Gold prices have surged over 12% this year, hitting record highs.
“The world’s sovereign debt stands at $76 trillion, with another $13 trillion to be added. Tariffs and inflation will steepen yield curves, making debt financing a major concern. Gold has always filled that gap, and I don’t see any alternative to prices going up,” Tait was quoted as saying in the Moneycontrol report.Tait sees strong potential for gold ETFs, particularly in India, China, and Japan. He noted that many institutions, asset managers, and mutual funds have not yet considered gold as an investment.
In Japan, younger generations inheriting wealth from their elders are more financially literate and may increase gold investments.
“In China, insurance firms have just been allowed to invest in gold. The market is worth $4.8 trillion, and while current investments are at just 1%, even a 5% allocation could be a game changer. Many will likely invest 10-15%,” he said.India’s gold demand will receive an additional boost from central bank purchases.
Tait pointed out that developing economies still have relatively low gold reserves and will continue accumulating amid economic and geopolitical uncertainties.
“In India, you have a massive young population. But what will drive demand further is central bank buying. Developing central banks still have low gold exposure, and they manage reserves much like individual investors. They will keep accumulating,” he was quoted as saying in the report.

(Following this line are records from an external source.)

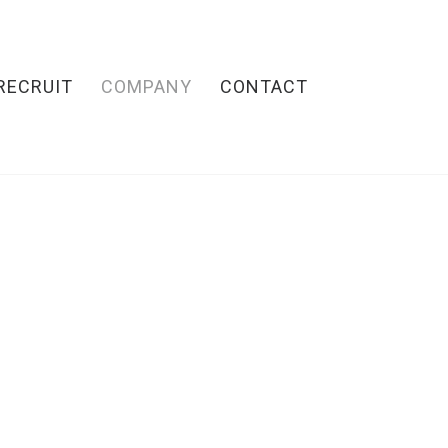
RECRUIT
COMPANY
CONTACT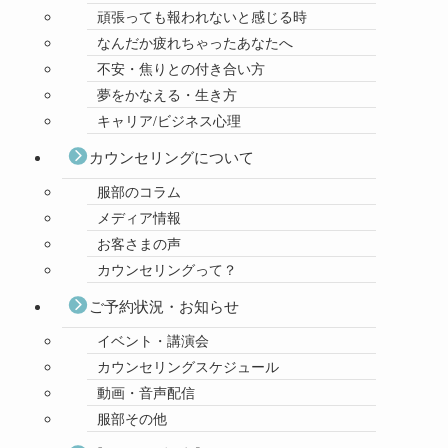
頑張っても報われないと感じる時
なんだか疲れちゃったあなたへ
不安・焦りとの付き合い方
夢をかなえる・生き方
キャリア/ビジネス心理
カウンセリングについて
服部のコラム
メディア情報
お客さまの声
カウンセリングって？
ご予約状況・お知らせ
イベント・講演会
カウンセリングスケジュール
動画・音声配信
服部その他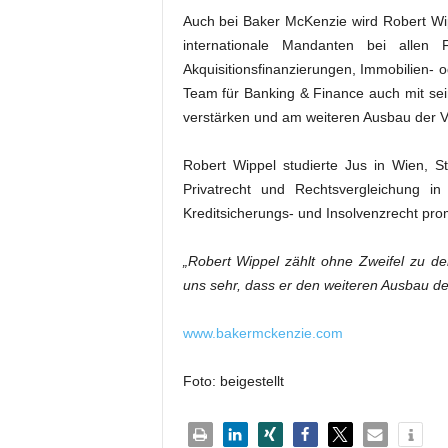
Auch bei Baker McKenzie wird Robert Wi
internationale Mandanten bei allen
Akquisitionsfinanzierungen, Immobilien- o
Team für Banking & Finance auch mit sein
verstärken und am weiteren Ausbau der Ve
Robert Wippel studierte Jus in Wien, St
Privatrecht und Rechtsvergleichung i
Kreditsicherungs- und Insolvenzrecht pro
„Robert Wippel zählt ohne Zweifel zu den
uns sehr, dass er den weiteren Ausbau der
www.bakermckenzie.com
Foto: beigestellt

Gold ETFs to replace Sovereign Gold Bonds
The Indian government recently discontinued the Sovereign Gold Bond (SGB) scheme, citing high borrowing costs. Introduced in 2015, SGBs allowed retail investors to buy paper gold as an alternative to physical holdings.
Tait believes that gold ETFs will now take center stage.
“SGBs were great for investors but not as beneficial for the government. Gold ETFs will take their place. They are fully gold-backed, listed, regulated, and a very safe way to invest,” he said.